2) Role simulation and assessment - The typical role assessment that takes place is a formal interview, in a meeting room separate and abstracted from the actual work that we want the person to do.

Imagine if you were hiring a welder, would you put them in a room and ask them about how many fingernails could fit in a glass of water? Yet this is how we hire the vast majority of people in the world today.

Instead of performance-biased formal interviews, we should be setting up simulated environments to give the professional an idea of the working environment, tools and challenges of the job.

The easiest way to do this is to assign the prospective job seekers a task. Similar to the dynamics of Bug Bounties and Kaggle, if you are hiring a salesperson - have them do something related to the work you expect them to do with the constraints that you plan to put them under. If you are hiring an engineer, give them a project to work on that is a sample of the work you will expect them to do.

Give them instructions, support and details based on what the environment provides. If you work in a highly unstructured environment without clear guidelines, don’t give the job seekers clear instructions.

Ideally, you want the assignment briefing, process and review to be completely blind without involvement of anyone who might bias the review. Based on how they perform on the assessment, job seekers should be automatically selected for a job simulation or trial where they will actually come in (and be paid if necessary) to work a few hours/days/weeks with the same team they will be expected to work with.

The success of any hire is subject to multiple factors including the individual attitude, interests, the support structure of the company and the dynamics of the team. Simply interviewing them based on how they perform on an abstract written assessment, closed-door performance-interview and gut-feel produces no measurable long-term impact.

Hiring processes should be designed from the bottom up to include the maximum number of possible people who could do well at the job rather than excluding people based on arbitrary, abstract keywords in their profiles and a list of job details.

The assessment and simulation designed right, does the rest.
Designed well such an assessment and screening process automatically filters out people who lack the right attitude and interests for the role.
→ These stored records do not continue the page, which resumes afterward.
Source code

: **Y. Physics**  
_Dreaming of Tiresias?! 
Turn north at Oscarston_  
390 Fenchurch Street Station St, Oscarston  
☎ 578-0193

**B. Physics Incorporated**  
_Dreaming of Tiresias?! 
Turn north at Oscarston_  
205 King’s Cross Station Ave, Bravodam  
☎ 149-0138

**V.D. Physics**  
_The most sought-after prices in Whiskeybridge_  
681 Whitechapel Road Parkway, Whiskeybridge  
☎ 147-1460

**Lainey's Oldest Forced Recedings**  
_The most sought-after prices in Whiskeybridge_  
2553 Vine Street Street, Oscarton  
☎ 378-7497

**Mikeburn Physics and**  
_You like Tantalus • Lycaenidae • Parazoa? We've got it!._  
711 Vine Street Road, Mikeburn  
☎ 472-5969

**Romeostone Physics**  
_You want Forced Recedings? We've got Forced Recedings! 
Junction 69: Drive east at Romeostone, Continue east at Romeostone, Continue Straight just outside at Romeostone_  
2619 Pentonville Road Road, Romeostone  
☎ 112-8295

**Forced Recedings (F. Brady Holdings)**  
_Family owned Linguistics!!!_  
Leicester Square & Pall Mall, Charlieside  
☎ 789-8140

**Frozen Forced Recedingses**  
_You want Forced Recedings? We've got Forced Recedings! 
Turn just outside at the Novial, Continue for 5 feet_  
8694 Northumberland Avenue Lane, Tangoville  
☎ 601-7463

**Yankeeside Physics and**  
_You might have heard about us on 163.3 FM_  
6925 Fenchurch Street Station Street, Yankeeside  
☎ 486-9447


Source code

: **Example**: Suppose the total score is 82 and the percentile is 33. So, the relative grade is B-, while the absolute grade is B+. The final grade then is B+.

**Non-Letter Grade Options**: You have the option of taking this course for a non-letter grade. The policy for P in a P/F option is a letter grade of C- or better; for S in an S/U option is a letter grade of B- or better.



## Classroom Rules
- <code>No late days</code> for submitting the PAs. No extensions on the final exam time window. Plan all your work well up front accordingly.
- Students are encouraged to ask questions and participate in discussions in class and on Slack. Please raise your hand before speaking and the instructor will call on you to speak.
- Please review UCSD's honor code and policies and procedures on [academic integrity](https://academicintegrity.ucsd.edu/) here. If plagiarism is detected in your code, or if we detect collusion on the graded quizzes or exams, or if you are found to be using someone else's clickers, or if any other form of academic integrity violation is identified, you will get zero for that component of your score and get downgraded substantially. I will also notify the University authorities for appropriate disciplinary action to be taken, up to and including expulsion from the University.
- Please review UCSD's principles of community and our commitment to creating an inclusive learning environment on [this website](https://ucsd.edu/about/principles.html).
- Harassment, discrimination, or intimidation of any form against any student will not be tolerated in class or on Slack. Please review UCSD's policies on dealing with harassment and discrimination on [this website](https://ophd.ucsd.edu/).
They simply won’t complete the assessments or will find that they aren’t suitable for the needs of the job.

If we setup the skills-assessment, simulation properly to evaluate the right skills needed for the environment and needs of each role, the very process of going through the assessment identifies the best people for the role.

Why doesn’t it happen?

This kind of assessment design requires thinking about hiring in a way that most managers and organisations have not considered before. Companies have become automated factories and incentivize people to hire in a robotic and streamlined manner. Applicant Tracking Systems (ATS) and Human Resource Information & Management Systems (HRIMS) are designed to be structured, inflexible and compliant. Yet, the nature of work is now more similar to the skilled crafts of the past.
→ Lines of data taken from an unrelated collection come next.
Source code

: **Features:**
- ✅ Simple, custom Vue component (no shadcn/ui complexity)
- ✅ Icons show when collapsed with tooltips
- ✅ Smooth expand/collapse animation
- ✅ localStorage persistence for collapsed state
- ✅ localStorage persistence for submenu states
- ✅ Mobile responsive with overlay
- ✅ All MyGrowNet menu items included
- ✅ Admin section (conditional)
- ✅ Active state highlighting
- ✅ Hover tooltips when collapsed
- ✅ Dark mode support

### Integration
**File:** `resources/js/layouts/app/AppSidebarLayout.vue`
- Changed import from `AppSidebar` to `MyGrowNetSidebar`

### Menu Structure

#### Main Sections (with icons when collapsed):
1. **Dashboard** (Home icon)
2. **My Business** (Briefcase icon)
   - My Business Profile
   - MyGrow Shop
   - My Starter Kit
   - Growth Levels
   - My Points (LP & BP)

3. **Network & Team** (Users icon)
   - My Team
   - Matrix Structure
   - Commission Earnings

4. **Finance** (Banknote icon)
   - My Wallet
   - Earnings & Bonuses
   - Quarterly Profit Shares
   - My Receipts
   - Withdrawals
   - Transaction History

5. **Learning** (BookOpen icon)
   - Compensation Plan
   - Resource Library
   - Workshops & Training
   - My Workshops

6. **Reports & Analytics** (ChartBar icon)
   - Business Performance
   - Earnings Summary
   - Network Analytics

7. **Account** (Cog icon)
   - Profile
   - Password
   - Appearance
Organisations and managers today are more concerned about discipline, creativity, team-dynamics and commitment. These are qualities more common in a skilled apprentice than a factory-line worker.
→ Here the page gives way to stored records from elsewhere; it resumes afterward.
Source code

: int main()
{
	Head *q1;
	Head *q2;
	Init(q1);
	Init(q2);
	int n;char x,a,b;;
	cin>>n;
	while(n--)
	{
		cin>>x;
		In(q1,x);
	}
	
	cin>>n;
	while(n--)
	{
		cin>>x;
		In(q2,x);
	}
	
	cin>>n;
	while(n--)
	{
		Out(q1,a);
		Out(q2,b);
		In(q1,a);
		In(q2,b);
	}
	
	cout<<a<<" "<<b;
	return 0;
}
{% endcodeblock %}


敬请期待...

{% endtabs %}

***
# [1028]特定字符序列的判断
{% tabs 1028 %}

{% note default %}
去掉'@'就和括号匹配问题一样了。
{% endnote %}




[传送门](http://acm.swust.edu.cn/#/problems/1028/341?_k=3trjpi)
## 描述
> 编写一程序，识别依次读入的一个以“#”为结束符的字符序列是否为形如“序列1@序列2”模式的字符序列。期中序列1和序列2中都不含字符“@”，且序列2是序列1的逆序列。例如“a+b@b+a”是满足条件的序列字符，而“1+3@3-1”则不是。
We would all benefit from rethinking how we can design assessment environments to attract and hire the right people; not the best people.

What comes next?

Once the role and environment has been setup, you are able to start testing results and tweaking the process of attracting, finding and screening people through the process.

Separately, you will want to consider how are you selecting people to go through what kind of assessment and how will each person situation predict a response to that. A 20 years experienced executive from your direct competitor, likely won’t respond well to going through a google search skills assessment.

Many companies setup their recruiting process once as a static system and then forget about it. Hiring for skills requires rebuilding the hiring process for every role, every time and constantly tweaking to get better results. It is a strangely human process.